Birds’ pupillary light response can be potentially controlled due to striated muscles in their iris (intermittent dynamic anisocoria).
Complete decussation of optic nerve fibres result in the absence of the consensual pupillary response, but false indirect PLR can be elicited when the light is shone through their thin orbital septum.
Palpebral reflex- afferent and efferent arms
Afferent= V cranial nerve Efferent= VII facial nerve
What is amblyopia and what are the main causes of it?
Amblyopia (in humans ‘lazy eye’) is loss of vision in otherwise normal eye when the brain does not receive adequate informations from one eye and is not able to form proper binocular vision. The causes of amblyopia are: misalignement of the eyes (strabismus); different refractive errors in two eyes (refractive amblyopia) or congenital opacities in one of the eyes (deprivation amblyopia).

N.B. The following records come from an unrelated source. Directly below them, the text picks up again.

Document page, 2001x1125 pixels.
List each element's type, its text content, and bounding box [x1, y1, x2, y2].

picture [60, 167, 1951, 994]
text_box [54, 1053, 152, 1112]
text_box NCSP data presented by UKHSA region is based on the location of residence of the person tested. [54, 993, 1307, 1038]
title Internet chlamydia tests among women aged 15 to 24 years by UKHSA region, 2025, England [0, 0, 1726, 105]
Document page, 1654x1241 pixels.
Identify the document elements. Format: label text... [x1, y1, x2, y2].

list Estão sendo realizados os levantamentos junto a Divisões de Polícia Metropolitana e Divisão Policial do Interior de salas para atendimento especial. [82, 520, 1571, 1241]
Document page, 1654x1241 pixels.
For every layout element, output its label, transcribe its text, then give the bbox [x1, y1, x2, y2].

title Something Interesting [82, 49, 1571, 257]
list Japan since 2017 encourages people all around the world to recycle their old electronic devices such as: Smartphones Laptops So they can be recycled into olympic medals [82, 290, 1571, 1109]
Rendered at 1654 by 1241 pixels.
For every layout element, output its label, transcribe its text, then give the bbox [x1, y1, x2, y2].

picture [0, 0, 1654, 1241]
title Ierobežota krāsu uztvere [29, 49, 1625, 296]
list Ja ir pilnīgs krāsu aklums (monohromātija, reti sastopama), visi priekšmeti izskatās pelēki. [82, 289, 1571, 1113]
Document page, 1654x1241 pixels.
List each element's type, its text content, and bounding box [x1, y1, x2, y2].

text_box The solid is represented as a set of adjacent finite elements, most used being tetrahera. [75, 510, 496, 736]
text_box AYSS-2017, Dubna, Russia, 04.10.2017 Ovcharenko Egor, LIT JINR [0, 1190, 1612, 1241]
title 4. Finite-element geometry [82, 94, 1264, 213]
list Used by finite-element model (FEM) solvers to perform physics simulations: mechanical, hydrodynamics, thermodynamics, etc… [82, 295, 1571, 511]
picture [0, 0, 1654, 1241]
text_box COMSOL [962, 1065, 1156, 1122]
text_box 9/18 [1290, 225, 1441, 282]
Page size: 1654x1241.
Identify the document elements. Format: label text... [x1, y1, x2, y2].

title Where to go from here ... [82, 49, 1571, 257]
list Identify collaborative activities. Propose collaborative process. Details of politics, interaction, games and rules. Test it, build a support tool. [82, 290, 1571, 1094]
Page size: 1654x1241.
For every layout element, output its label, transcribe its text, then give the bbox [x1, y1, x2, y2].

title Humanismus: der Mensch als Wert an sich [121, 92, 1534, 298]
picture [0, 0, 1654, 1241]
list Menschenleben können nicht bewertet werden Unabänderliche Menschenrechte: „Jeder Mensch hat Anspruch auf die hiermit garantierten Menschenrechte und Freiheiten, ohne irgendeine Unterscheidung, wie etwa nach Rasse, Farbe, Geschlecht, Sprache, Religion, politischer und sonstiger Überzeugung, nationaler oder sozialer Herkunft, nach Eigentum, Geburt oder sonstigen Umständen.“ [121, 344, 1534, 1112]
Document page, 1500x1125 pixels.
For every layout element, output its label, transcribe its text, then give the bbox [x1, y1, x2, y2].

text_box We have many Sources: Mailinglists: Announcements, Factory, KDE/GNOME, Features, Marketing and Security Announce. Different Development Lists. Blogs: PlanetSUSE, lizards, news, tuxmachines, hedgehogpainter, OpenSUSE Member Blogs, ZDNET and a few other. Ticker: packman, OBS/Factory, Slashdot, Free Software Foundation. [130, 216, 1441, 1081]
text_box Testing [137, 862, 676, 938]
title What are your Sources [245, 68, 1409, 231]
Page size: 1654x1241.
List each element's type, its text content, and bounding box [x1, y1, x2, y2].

VBO vestibuloocular reflex
Assessment of extraocular muscle and vestibular system.
Its role is to stabilize the images on the retinas during movement of the head by producing eye movement in the direction opposite to head movement thus preserving the image on the central visual fields.
Testing VBO
rapid movement of the head and elicit eye movement
caloric reflex test (humans)
Corneal reflex
corneal sensation- afferent way: trigeminal nerve
efferent way: facial nerve
Lagophthalmos
incomplete eyelid closure
What is strabismus and why it may cause vision problems in young puppies?
Strabismus is abnormal eye position, ‘misalignment’. Can be unilateral, bilateral; converging/diverging upward/downward (hypotropia/hypertropia). Congenital strabismus or strabismus that developed in early age ‘puppiness’ during formation of bilateral vision may cause amblyopia (lazy eye) when the images derived from both eyes are not compatible and brain favours one eye causing functional blindness in the affected eye.
How do we call:
converging strabismus
diverging strabnismus
upward strabismus
downward strabismus
esotropia
exotropia
hypertropia
hypotropia
What is ESOTROPIA?
strabismus convergens
What is Exotropia?
strabismus divergens
What is HYPERTROPIA?
strabismus upwards
What is HYPOTROPIA?
strabismus downwards
2 main functions of the cornea
- Protection
2. Vision 70 % of the light is refracted on the cornea.